### REQUEST 1
Count the lines in the listing below that contain the string "może", treating uppercase and lowercase as different. Reply with the number only.
───── SUPPLIED TEXT
At this point in the account, the divine figures disappear and it becomes seemingly a straight historical narrative. Its picture of the capital is more exact in its topographical, architectural, and engineering detail than many that have come down to us of the older capitals of Asia, or than any biblical picture of Jerusalem. The laws, religion, and arts of the people are all adequately noticed.

There was a barrier of lofty mountains around the shores of the island, their flanks sloping precipitously to the sea. In the upland valleys were rich and populous villages. The middle of the island was a great and fertile plain surrounded by a ditch one hundred feet deep. Abundant rivers coursed the plain and the moisture of the rainy season was supplemented in the summer by a system of aqueducts. In the center of the plain was a magnificent city.

Assuming that this is no dream geography, it is necessary to determine the size of Atlantis, and in doing so to reconcile a conflict of statements in Plato’s story. He speaks of it as a large island, though small as compared with a land domain west of it, which “may be most truly called a continent”; yet he says Atlantis was larger than Libya and Asia combined. The tale becomes incredible if Libya receives its common Greek extension as the whole of Africa, and if Asia is taken in the larger sense; for such an island there would not be room in the Atlantic. The passage is brought into harmony with the context if other ancient definitions are followed, so that Libya is made to mean the district immediately west of Egypt and Asia to mean Asia Minor. This would give the legendary Atlantis a territory of perhaps three hundred thousand square miles, or about twice that of the state of California.
──────────
───── RECORDS SUPPLIED
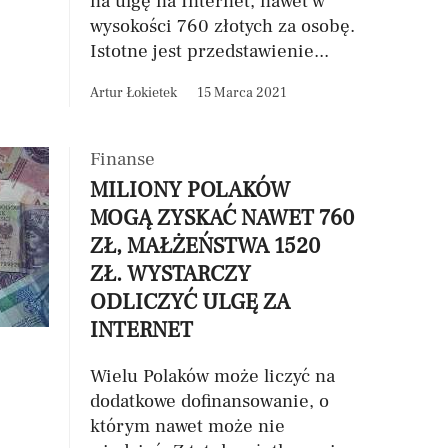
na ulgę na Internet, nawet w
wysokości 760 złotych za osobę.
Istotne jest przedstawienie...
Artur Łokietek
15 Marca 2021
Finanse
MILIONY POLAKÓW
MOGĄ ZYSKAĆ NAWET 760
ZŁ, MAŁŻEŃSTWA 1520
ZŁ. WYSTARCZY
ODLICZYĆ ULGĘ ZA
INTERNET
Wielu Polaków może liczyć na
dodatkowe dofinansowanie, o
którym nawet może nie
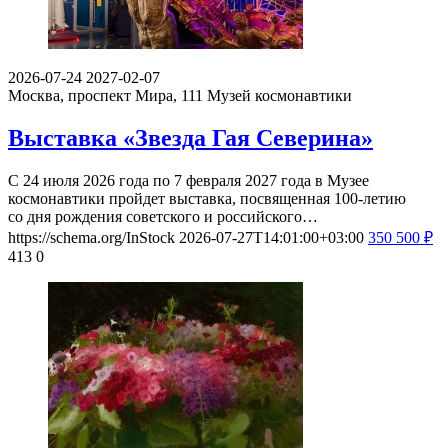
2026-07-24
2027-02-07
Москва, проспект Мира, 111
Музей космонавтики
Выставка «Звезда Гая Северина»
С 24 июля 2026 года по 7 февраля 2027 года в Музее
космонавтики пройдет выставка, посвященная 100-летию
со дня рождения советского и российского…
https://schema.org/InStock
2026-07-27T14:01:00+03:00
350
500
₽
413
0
──────────
### REQUEST 2
Write out the whole Atlantis passage above, word for word and without any change.

### ANSWER AREA 1
2

### ANSWER AREA 2
At this point in the account, the divine figures disappear and it becomes seemingly a straight historical narrative. Its picture of the capital is more exact in its topographical, architectural, and engineering detail than many that have come down to us of the older capitals of Asia, or than any biblical picture of Jerusalem. The laws, religion, and arts of the people are all adequately noticed.

There was a barrier of lofty mountains around the shores of the island, their flanks sloping precipitously to the sea. In the upland valleys were rich and populous villages. The middle of the island was a great and fertile plain surrounded by a ditch one hundred feet deep. Abundant rivers coursed the plain and the moisture of the rainy season was supplemented in the summer by a system of aqueducts. In the center of the plain was a magnificent city.

Assuming that this is no dream geography, it is necessary to determine the size of Atlantis, and in doing so to reconcile a conflict of statements in Plato’s story. He speaks of it as a large island, though small as compared with a land domain west of it, which “may be most truly called a continent”; yet he says Atlantis was larger than Libya and Asia combined. The tale becomes incredible if Libya receives its common Greek extension as the whole of Africa, and if Asia is taken in the larger sense; for such an island there would not be room in the Atlantic. The passage is brought into harmony with the context if other ancient definitions are followed, so that Libya is made to mean the district immediately west of Egypt and Asia to mean Asia Minor. This would give the legendary Atlantis a territory of perhaps three hundred thousand square miles, or about twice that of the state of California.